Question

A flask contains argon and chlorine in the ratio of 2 : 1 by mass. The temperature of the mixture is 27°C. The ratio of root mean square speed of the molecules of the two gases ($v_{rms}(Ar) / v_{rms}(Cl_2)$) is: (Atomic mass of argon = 40.0 u and molecular mass of chlorine = 70.0 u) ____.

• A. 7/4
• B. $\sqrt{7}/2$
• C. $2/\sqrt{7}$
• D. 7/2

Hint:

In kinetic theory problems, always look for what stays constant.

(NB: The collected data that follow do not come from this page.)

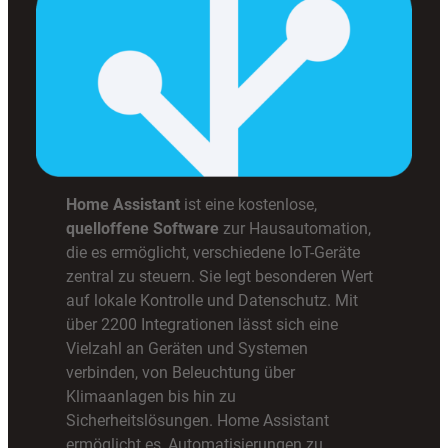
Home Assistant
ist eine kostenlose,
quelloffene Software
zur Hausautomation,
die es ermöglicht, verschiedene IoT-Geräte
zentral zu steuern. Sie legt besonderen Wert
auf lokale Kontrolle und Datenschutz. Mit
über 2200 Integrationen lässt sich eine
Vielzahl an Geräten und Systemen
verbinden, von Beleuchtung über
Klimaanlagen bis hin zu
Sicherheitslösungen. Home Assistant
ermöglicht es, Automatisierungen zu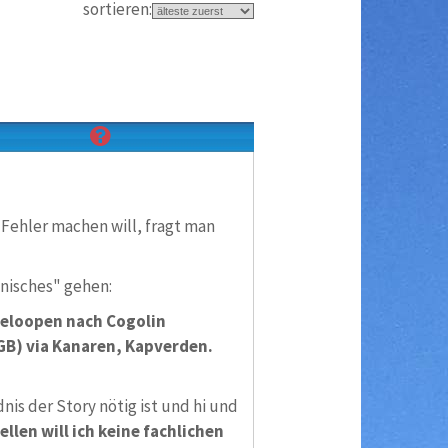
sortieren:
 Fehler machen will, fragt man
nisches" gehen:
deloopen nach Cogolin
GB) via Kanaren, Kapverden.
nis der Story nötig ist und hi und
ellen will ich keine fachlichen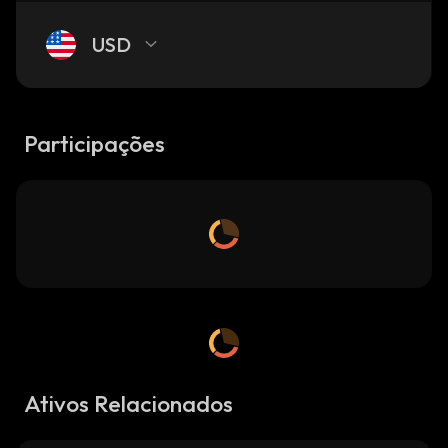
USD
Participações
Ativos Relacionados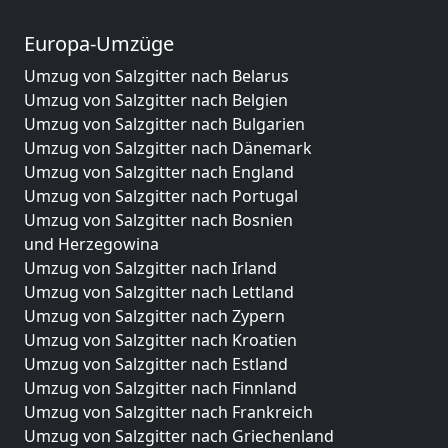
Europa-Umzüge
Umzug von Salzgitter nach Belarus
Umzug von Salzgitter nach Belgien
Umzug von Salzgitter nach Bulgarien
Umzug von Salzgitter nach Dänemark
Umzug von Salzgitter nach England
Umzug von Salzgitter nach Portugal
Umzug von Salzgitter nach Bosnien
und Herzegowina
Umzug von Salzgitter nach Irland
Umzug von Salzgitter nach Lettland
Umzug von Salzgitter nach Zypern
Umzug von Salzgitter nach Kroatien
Umzug von Salzgitter nach Estland
Umzug von Salzgitter nach Finnland
Umzug von Salzgitter nach Frankreich
Umzug von Salzgitter nach Griechenland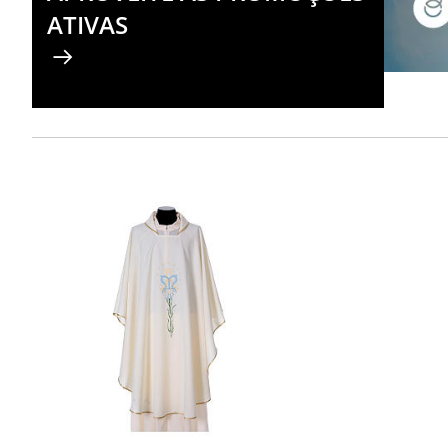
ATIVAS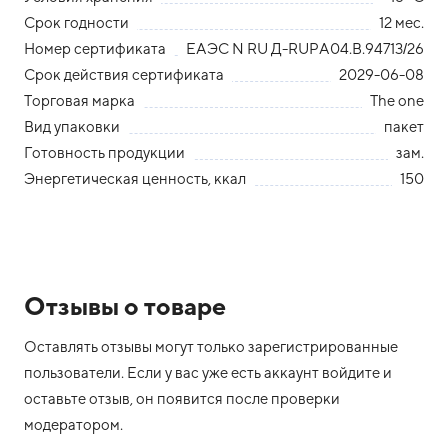
Срок годности
12 мес.
Номер сертификата
ЕАЭС N RU Д-RUPA04.В.94713/26
Срок действия сертификата
2029-06-08
Торговая марка
The one
Вид упаковки
пакет
Готовность продукции
зам.
Энергетическая ценность, ккал
150
Отзывы о товаре
Оставлять отзывы могут только зарегистрированные
пользователи. Если у вас уже есть аккаунт войдите и
оставьте отзыв, он появится после проверки
модератором.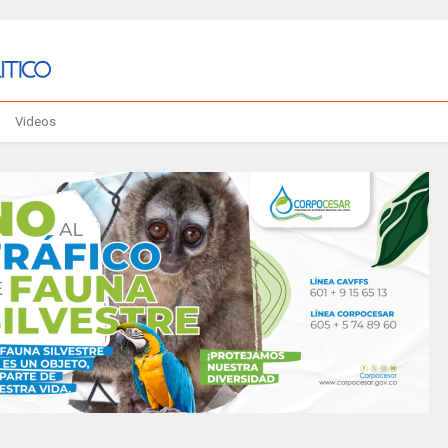
Videos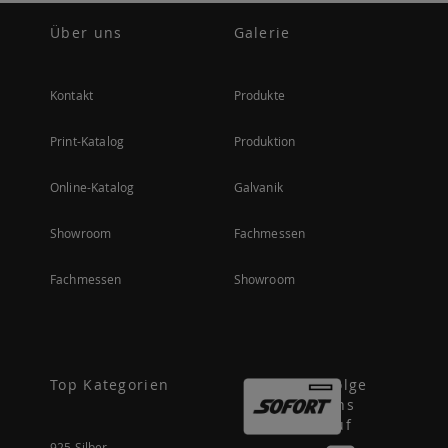
Über uns
Galerie
Kontakt
Produkte
Print-Katalog
Produktion
Online-Katalog
Galvanik
Showroom
Fachmessen
Fachmessen
Showroom
Top Kategorien
Folge
uns
auf
925 Silber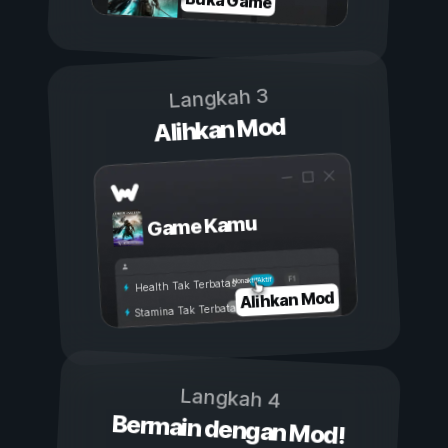
Langkah 3
Alihkan Mod
Game Kamu
Aktif
Nonaktif
Health Tak Terbatas
Alihkan Mod
Stamina Tak Terbatas
Langkah 4
Bermain dengan Mod!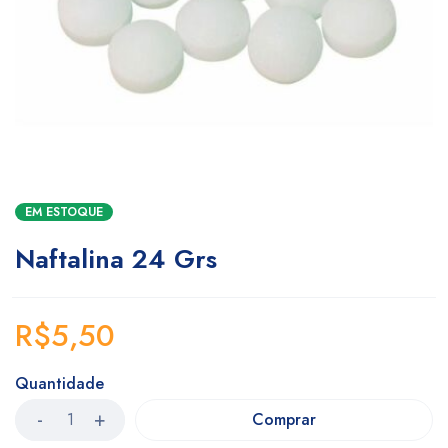
EM ESTOQUE
Naftalina 24 Grs
R$
5,50
Quantidade
Comprar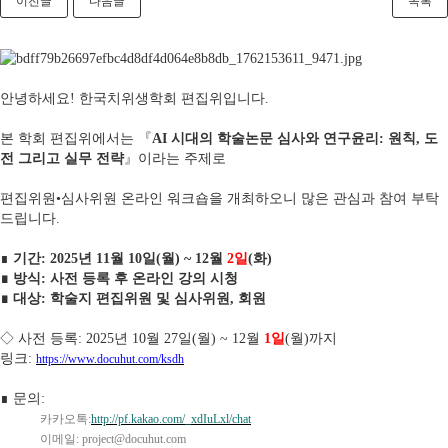
이전글
다음글
목록
안녕하세요
!
한국치위생학회 편집위입니다
.
본 학회 편집위에서는
『
AI
시대의 학술논문 심사와 연구윤리
:
원칙
,
도
전 그리고 실무 전략
』
이라는 주제로
편집위원
•
심사위원 온라인 워크숍을 개최하오니 많은 관심과 참여 부탁
드립니다
.
∎
기간
: 2025
년
11
월
10
일
(
월
) ~ 12
월
2
일
(
화
)
∎
방식
:
사전 등록 후 온라인 강의 시청
∎
대상
:
학술지 편집위원 및
심사위원
,
회원
◇
사전 등록
: 2025
년
10
월
27
일
(
월
) ~ 12
월
1
일
(
월
)
까지
링크
:
https://www.docuhut.com/ksdh
∎
문의
:
카카오톡
:
http://pf.kakao.com/_xdIuLxl/chat
이메일
: project@docuhut.com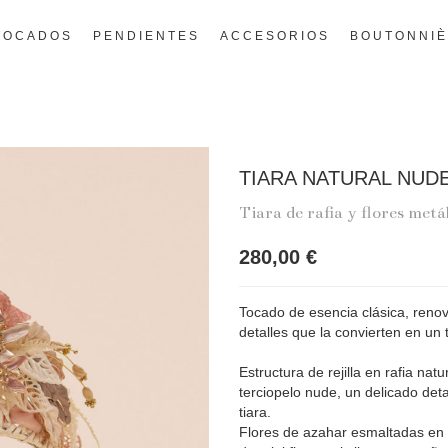
TOCADOS
PENDIENTES
ACCESORIOS
BOUTONNI
TIARA NATURAL NUD
Tiara de rafia y flores metá
280,00 €
Tocado de esencia clásica, renov
detalles que la convierten en un 
Estructura de rejilla en rafia na
terciopelo nude, un delicado deta
tiara.
Flores de azahar esmaltadas en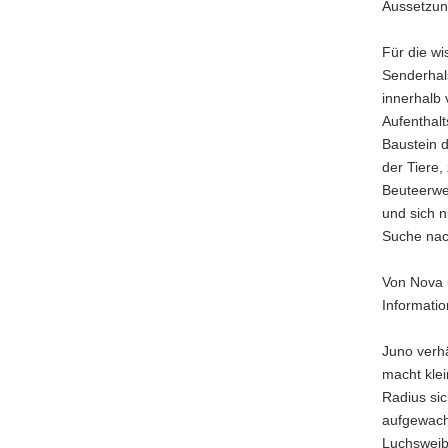
Aussetzun
Für die wi
Senderhal
innerhalb
Aufenthalt
Baustein d
der Tiere
Beuteerwer
und sich n
Suche nac
Von Nova 
Informati
Juno verhä
macht klei
Radius sic
aufgewachs
Luchsweib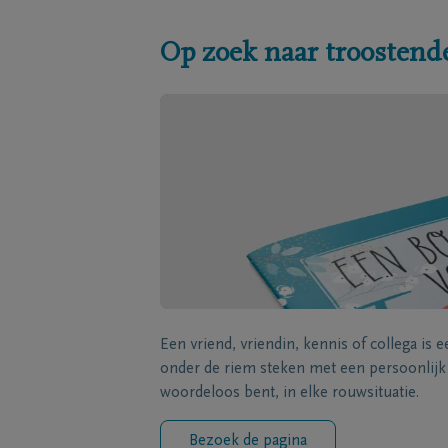
Op zoek naar troostend
Een vriend, vriendin, kennis of collega is 
onder de riem steken met een persoonlij
woordeloos bent, in elke rouwsituatie.
Bezoek de pagina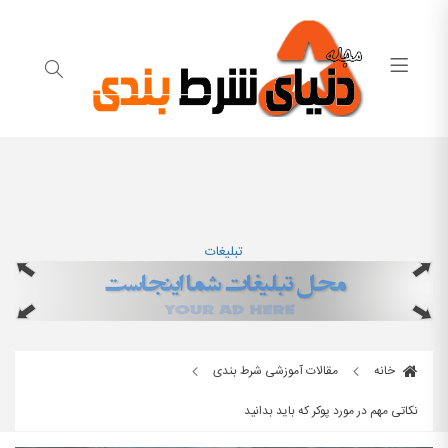
تبلیغات
خانه
مقالات آموزشی شرط بندی
نکاتی مهم در مورد پوکر که باید بدانید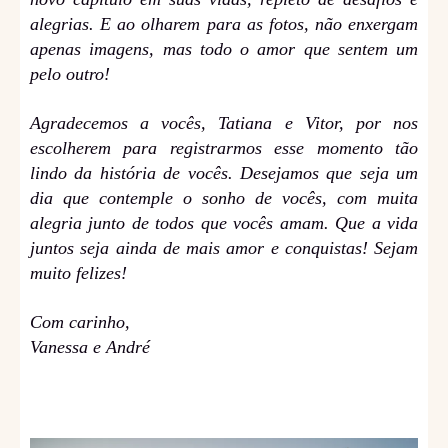
alegrias. E ao olharem para as fotos, não enxergam
apenas imagens, mas todo o amor que sentem um
pelo outro!
Agradecemos a vocês, Tatiana e Vitor, por nos
escolherem para registrarmos esse momento tão
lindo da história de vocês. Desejamos que seja um
dia que contemple o sonho de vocês, com muita
alegria junto de todos que vocês amam. Que a vida
juntos seja ainda de mais amor e conquistas! Sejam
muito felizes!
Com carinho,
Vanessa e André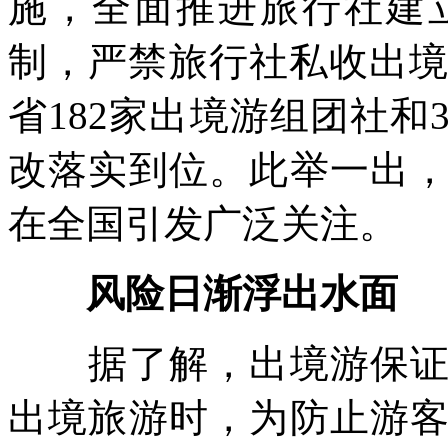
施，全面推进旅行社建
制，严禁旅行社私收出境
省182家出境游组团社和
改落实到位。此举一出
在全国引发广泛关注。
风险日渐浮出水面
据了解，出境游保证金
出境旅游时，为防止游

Since $T$ is constant, the lighter molecule will always have a higher $v_{rms}$. Since Argon (40) is lighter than Chlorine (70), its speed must be greater.

Answer 1

The Correct Option is B

Step 1: Understanding the Concept:
The root mean square speed ($v_{rms}$) of a gas molecule depends on the absolute temperature of the gas and its molecular mass.

Step 2: Key Formula or Approach:
\[ v_{rms} = \sqrt{\frac{3RT}{M}} \] where $M$ is the molar mass of the gas.

Step 3: Detailed Explanation:
1. Both gases are in the same flask at the same temperature ($T = 27^\circ\text{C} = 300\text{ K}$). 2. Therefore, $v_{rms} \propto \frac{1}{\sqrt{M}}$. 3. The ratio of their speeds is: \[ \frac{v_{rms}(Ar)}{v_{rms}(Cl_2)} = \sqrt{\frac{M(Cl_2)}{M(Ar)}} \] 4. Substitute the given molecular masses ($M(Cl_2) = 70$ and $M(Ar) = 40$): \[ \text{Ratio} = \sqrt{\frac{70}{40}} = \sqrt{\frac{7}{4}} = \frac{\sqrt{7}}{2} \] (Note: The mass ratio 2:1 is irrelevant as $v_{rms}$ depends on molecular mass, not total mass of the sample.)

Step 4: Final Answer:
The ratio of $v_{rms}$ is $\sqrt{7}/2$.